例えば、国が平和であれば、国民の興味・関心は国のことよりもむしろ自分の仕事のこと、家庭のこと、将来のことといった、個人的な問題に移行していきますと。
ただ、それは国のことを大事に思っていないという話ではなく、当然起こりうる自然な流れなんだと言っているわけです。
このように、彼は個人主義が国に害をなすものではないと釘を刺した上で、再び個人主義の必要性を強調します。
「確かに、今の日本はそれほど安泰でもないでしょう。貧乏である上に、国が小さい。従って、いつ、どんなことが起こってくるかも分かりません。そういう意味において、我々は国家のことを考えていなければならんのです。けれども、その日本が、今まさに滅亡の憂き目に会うとか言った状況ではない以上、そう『国家、国家』と騒ぎまわる必要はありません。それはまるで、火事が起こってもいないのに、家事装束を身にまとい、窮屈な思いをしながら、町中を歩いているようなものです。いよいよ戦争が起こった時とか、地球存亡の場合になれば、考えられる頭の人、あるいは考えずにはいられない人格の持ち主が、個人の活動を切り詰めてでも国家のために尽くすようになるでしょう。だから、私は国家が平穏な時には、特技心の高い個人主義に重きを置く方が、どうしても当然のように思われるのです。」
20世紀のファシズムに代表されるように、権力主義者は国家のため社会のためといったスローガンを掲げては、国民の自由や個性を抑圧してきた歴史があります。
しかし、国の存亡が関わる緊急事態でもないのに、個人よりも国家に絶対的優位性を置いてしまえば、国民は個人の幸福を追求することができません。そこで漱石は、未来の権力者たちに個人主義の必要性を説き、窮屈な世の中にならないよう、上手にバランスをとって欲しいと願ったのです。
さあ、これで講演は終了となります。
では最後に、彼の終わりの挨拶を読み上げてこの内容を終えたいと思います。
「せっかくのご招待だから、今日ばかり出て、できるだけ個人の生涯を送られるべきあなた方に個人主義の必要をときました。
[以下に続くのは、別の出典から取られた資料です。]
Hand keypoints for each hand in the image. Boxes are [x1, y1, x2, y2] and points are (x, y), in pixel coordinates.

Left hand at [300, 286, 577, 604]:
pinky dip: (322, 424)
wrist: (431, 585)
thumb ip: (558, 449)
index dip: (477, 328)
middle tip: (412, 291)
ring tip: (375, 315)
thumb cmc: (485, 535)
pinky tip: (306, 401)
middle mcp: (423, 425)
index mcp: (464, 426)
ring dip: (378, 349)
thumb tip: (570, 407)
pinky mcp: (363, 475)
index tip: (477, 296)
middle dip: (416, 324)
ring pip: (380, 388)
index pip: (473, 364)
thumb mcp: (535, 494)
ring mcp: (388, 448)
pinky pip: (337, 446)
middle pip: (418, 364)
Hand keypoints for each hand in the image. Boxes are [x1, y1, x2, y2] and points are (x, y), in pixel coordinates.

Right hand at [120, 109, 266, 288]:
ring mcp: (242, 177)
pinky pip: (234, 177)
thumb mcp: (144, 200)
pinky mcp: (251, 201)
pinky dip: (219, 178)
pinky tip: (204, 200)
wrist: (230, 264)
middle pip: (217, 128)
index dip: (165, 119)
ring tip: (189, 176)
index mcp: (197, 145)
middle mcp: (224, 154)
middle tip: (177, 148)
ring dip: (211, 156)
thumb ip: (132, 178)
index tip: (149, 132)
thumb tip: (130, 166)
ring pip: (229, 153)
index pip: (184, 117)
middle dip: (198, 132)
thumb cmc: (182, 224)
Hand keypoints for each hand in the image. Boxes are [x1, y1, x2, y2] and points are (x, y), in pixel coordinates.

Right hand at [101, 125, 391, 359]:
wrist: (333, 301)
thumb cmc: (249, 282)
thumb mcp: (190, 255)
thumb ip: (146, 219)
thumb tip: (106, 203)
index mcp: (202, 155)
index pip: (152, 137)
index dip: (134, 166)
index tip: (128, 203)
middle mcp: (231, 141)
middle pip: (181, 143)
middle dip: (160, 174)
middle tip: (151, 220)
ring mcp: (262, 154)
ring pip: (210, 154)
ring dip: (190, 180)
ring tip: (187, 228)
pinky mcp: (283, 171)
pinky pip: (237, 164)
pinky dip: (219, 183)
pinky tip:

これは皆さんが世の中へ出られた後、幾分かご参考になるだろうと思ったからであります。果たして、私の言うことがあなた方に通じたかどうかわかりませんが、もし意味がわからなかったとすればそれは私の言い方が足りないか、または悪いかだろうと思います。曖昧な点があればいい加減に決めないで、どうぞ私の家までおいでください。できるだけ、いつでも説明するつもりでありますから。またそうした手数を尽くさないでも、本意が十分に伝わったのなら、私の満足はこれに越したことはありません。あまり時間が長くなりますから、これでごめんを被ります。」
はいというわけで私の個人主義以上でございます。
いかがでしたでしょうか。
最後までご覧いただきありがとうございます。
皆さんの人生の一助になれば幸いです。